À SUIVRE – Différencier les entrepreneurs des anges investisseurs
Différencier les entrepreneurs des anges investisseurs
Selon moi, l’émission donne une fausse image à la fois de l’entrepreneur et de l’investisseur.
L’investissement en capital risque n’est vraiment pas un jeu. Contrairement à l’impression donnée par l’émission, celle-ci exige un engagement et une attention considérables souvent incompatibles avec la gestion active d’une entreprise en croissance. Il est quasi impossible d’être à la fois investisseur dans de nombreuses jeunes pousses en même temps qu’être à la tête opérationnelle d’une entreprise en forte croissance qui requiert votre attention et énergie.
La seule manière de conjuguer les deux rôles est de joindre une organisation comme Anges Quebec qui s’occuperait d’une bonne partie du travail pour vous. Bon, vous me direz que justement, les dragons n’en ont pas besoin, sachant que près de 90% des ententes n’arriveront jamais. Toutefois, c’est aussi ça le problème: l’émission donne l’impression que l’investissement est basé sur un sentiment et oublie de dire que ce n’est «qu’un spectacle».
Le chapeau d’investisseur est très différent de celui de l’entrepreneur exploitant, mais que plusieurs ex-entrepreneurs portent avec brio, tel que Frederic Bastien qui, pour donner suite à la vente de son entreprise Mnubo, a fondé d’Amiral Ventures (en plus d’être président du conseil d’Anges Quebec) ou de Chris Arsenault, associé chez Inovia, un des plus importants fonds de capital de risque.
Incorporer plus de réalisme dans l’émission
Ma conviction reste ferme: Dans l’oeil du dragon a un rôle crucial à jouer. Elle peut continuer à donner une opportunité incroyable aux jeunes entreprises en quête de visibilité tout en valorisant l’esprit entrepreneurial. Néanmoins, il est impératif de dépasser la simple mise en scène spectaculaire de l’entrepreneuriat pour embrasser une représentation plus authentique et nuancée.

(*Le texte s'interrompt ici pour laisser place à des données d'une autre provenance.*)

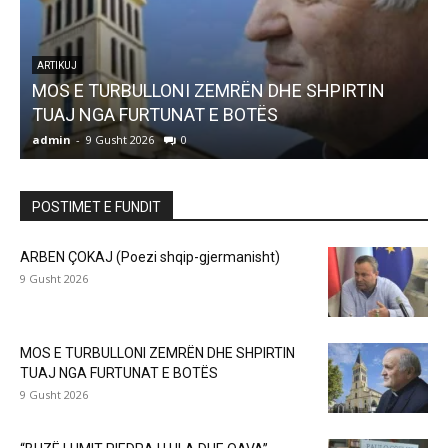
ARTIKUJ
MOS E TURBULLONI ZEMRËN DHE SHPIRTIN
TUAJ NGA FURTUNAT E BOTËS
admin
-
9 Gusht 2026
0
a
POSTIMET E FUNDIT
ARBEN ÇOKAJ (Poezi shqip-gjermanisht)
9 Gusht 2026
MOS E TURBULLONI ZEMRËN DHE SHPIRTIN
TUAJ NGA FURTUNAT E BOTËS
9 Gusht 2026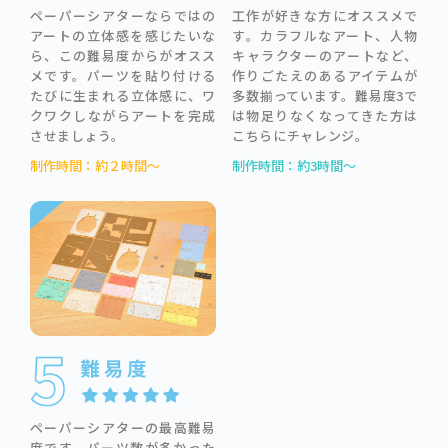
ペーパーシアターならではの
工作が好きな方にオススメで
アートの立体感を感じたいな
す。カラフルなアート、人物
ら、この難易度からがオスス
キャラクターのアートなど、
メです。パーツを貼り付ける
作りごたえのあるアイテムが
たびに生まれる立体感に、ワ
多数揃っています。難易度3で
クワクしながらアートを完成
は物足りなくなってきた方は
させましょう。
こちらにチャレンジ。
制作時間：約２時間～
制作時間：約3時間～
ペーパーシアターの最高難易
度です。パーツ数が多かった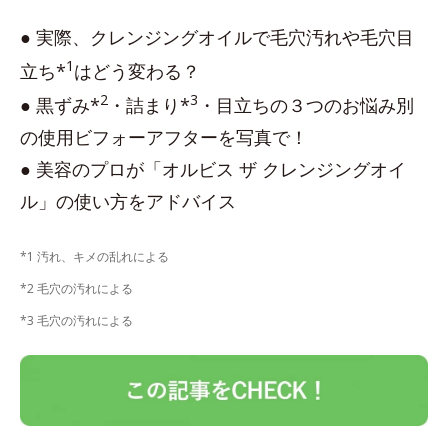
● 実際、クレンジングオイルで毛穴汚れや毛穴目
1
立ち*
はどう変わる？
2
3
● 黒ずみ*
・詰まり*
・目立ちの３つのお悩み別
の使用ビフォーアフターを写真で！
● 美容のプロが「オルビス ザ クレンジングオイ
ル」の使い方をアドバイス
*1 汚れ、キメの乱れによる
*2 毛穴の汚れによる
*3 毛穴の汚れによる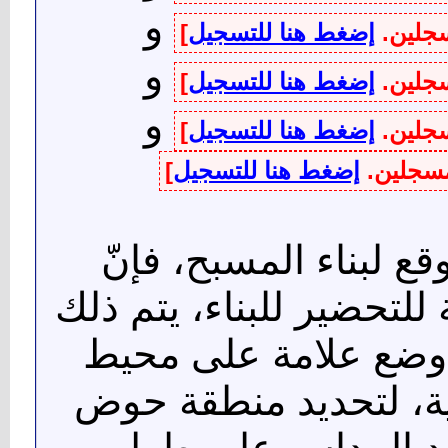
و
سجلين.
إضغط هنا للتسجيل
]
و
سجلين.
إضغط هنا للتسجيل
]
و
سجلين.
إضغط هنا للتسجيل
]
لمسجلين.
إضغط هنا للتسجيل
]
ع لبناء المسبح، فإنّ
للتحضير للبناء، يتم ذلك
 وضع علامة على محيط
ية، لتحديد منطقة حوض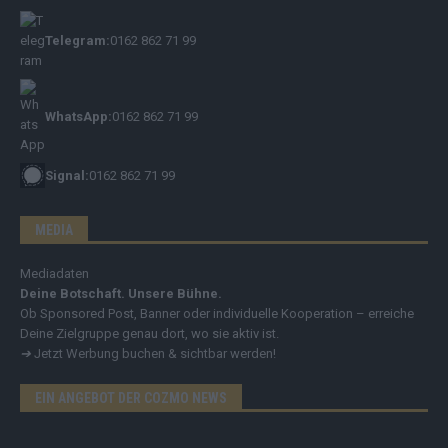
Telegram:
0162 862 71 99
WhatsApp:
0162 862 71 99
Signal:
0162 862 71 99
MEDIA
Mediadaten
Deine Botschaft. Unsere Bühne.
Ob Sponsored Post, Banner oder individuelle Kooperation – erreiche
Deine Zielgruppe genau dort, wo sie aktiv ist.
➔
Jetzt Werbung buchen & sichtbar werden!
EIN ANGEBOT DER COZMO NEWS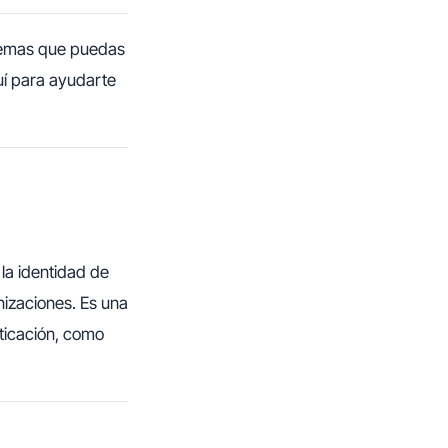
oblemas que puedas
quí para ayudarte
 la identidad de
nizaciones. Es una
nticación, como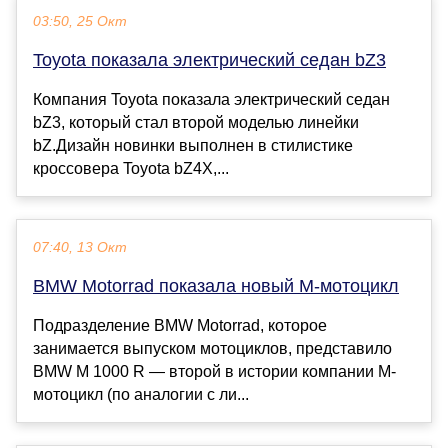
03:50, 25 Окт
Toyota показала электрический седан bZ3
Компания Toyota показала электрический седан
bZ3, который стал второй моделью линейки
bZ.Дизайн новинки выполнен в стилистике
кроссовера Toyota bZ4X,...
07:40, 13 Окт
BMW Motorrad показала новый M-мотоцикл
Подразделение BMW Motorrad, которое
занимается выпуском мотоциклов, представило
BMW M 1000 R — второй в истории компании M-
мотоцикл (по аналогии с ли...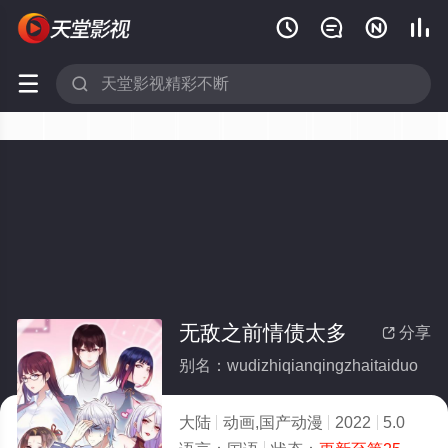






无敌之前情债太多
分享

别名：wudizhiqianqingzhaitaiduo
大陆
动画,国产动漫
2022
5.0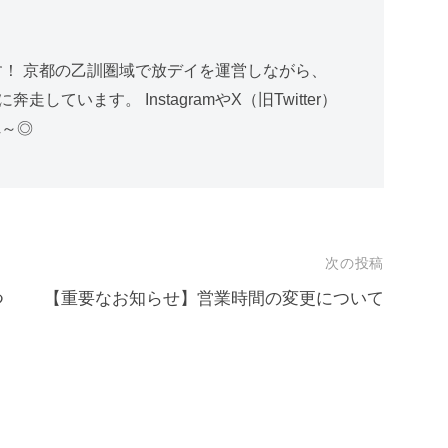
す！ 京都の乙訓圏域で放デイを運営しながら、
ています。 InstagramやX（旧Twitter）
れ～◎
次の投稿
つ
【重要なお知らせ】営業時間の変更について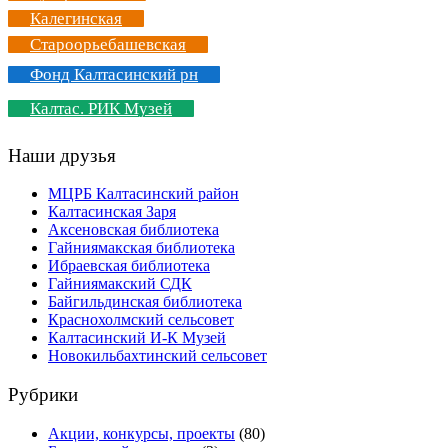
Калегинская
Староорьебашевская
Фонд Калтасинский рн
Калтас. РИК Музей
Наши друзья
МЦРБ Калтасинский район
Калтасинская Заря
Аксеновская библиотека
Гайниямакская библиотека
Ибраевская библиотека
Гайниямакский СДК
Байгильдинская библиотека
Краснохолмский сельсовет
Калтасинский И-К Музей
Новокильбахтинский сельсовет
Рубрики
Акции, конкурсы, проекты
(80)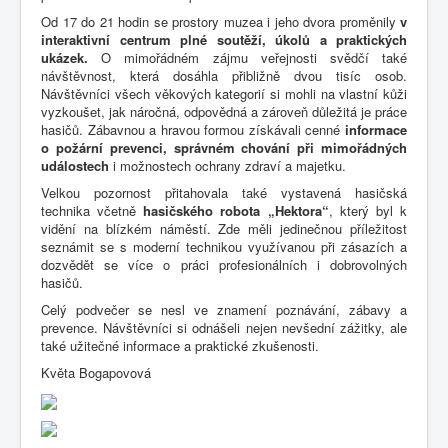
Od 17 do 21 hodin se prostory muzea i jeho dvora proměnily
v
interaktivní centrum plné soutěží, úkolů a praktických
ukázek.
O mimořádném zájmu veřejnosti svědčí také
návštěvnost, která dosáhla přibližně dvou tisíc osob.
Návštěvníci všech věkových kategorií si mohli na vlastní kůži
vyzkoušet, jak náročná, odpovědná a zároveň důležitá je práce
hasičů. Zábavnou a hravou formou získávali cenné
informace
o požární prevenci, správném chování při mimořádných
událostech
i možnostech ochrany zdraví a majetku.
Velkou pozornost přitahovala také vystavená hasičská
technika včetně
hasičského robota „Hektora“
, který byl k
vidění na blízkém náměstí. Zde měli jedinečnou příležitost
seznámit se s moderní technikou využívanou při zásazích a
dozvědět se více o práci profesionálních i dobrovolných
hasičů.
Celý podvečer se nesl ve znamení poznávání, zábavy a
prevence. Návštěvníci si odnášeli nejen nevšední zážitky, ale
také užitečné informace a praktické zkušenosti.
Květa Bogapovová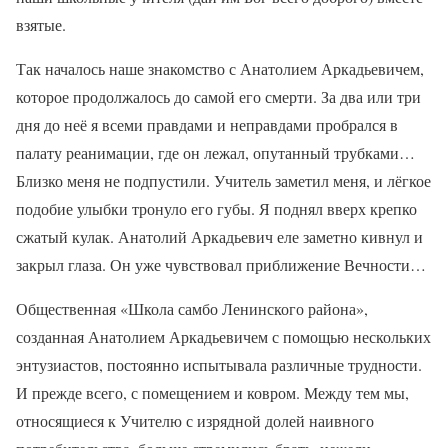
взятые.
Так началось наше знакомство с Анатолием Аркадьевичем,
которое продолжалось до самой его смерти. За два или три
дня до неё я всеми правдами и неправдами пробрался в
палату реанимации, где он лежал, опутанный трубками…
Близко меня не подпустили. Учитель заметил меня, и лёгкое
подобие улыбки тронуло его губы. Я поднял вверх крепко
сжатый кулак. Анатолий Аркадьевич еле заметно кивнул и
закрыл глаза. Он уже чувствовал приближение Вечности…
Общественная «Школа самбо Ленинского района»,
созданная Анатолием Аркадьевичем с помощью нескольких
энтузиастов, постоянно испытывала различные трудности.
И прежде всего, с помещением и ковром. Между тем мы,
относящиеся к Учителю с изрядной долей наивного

Le tout débute par une distribution d’entrepreneurs chevronnés ayant eu des sorties réussies et mettant une grande partie de leur énergie à accompagner d’autres entrepreneurs. Évidemment, il faut s’assurer que les dragons aient une réputation irréprochable et une situation financière très enviable. Également, on devrait informer les téléspectateurs du processus «post-offre» et de comment fonctionne réellement le financement d’une entreprise. Vous me direz que cela n’est pas très sexy, mais je pense que ça peut l’être si c’est bien fait.
Enfin, il est vital de montrer toutes les facettes de l’entrepreneuriat, y compris les échecs et les défis. Beaucoup d’entreprises passées par Dans l’oeil du dragon ont connu des difficultés voire la faillite. En parler ouvertement contribuerait à une représentation plus honnête et saine de l’entrepreneuriat renforçant ainsi la sensibilisation à la santé mentale et évitant de donner l’illusion que le chemin entrepreneurial est toujours linéaire et sans embûche.
Et vous, que pensez-vous des dragons?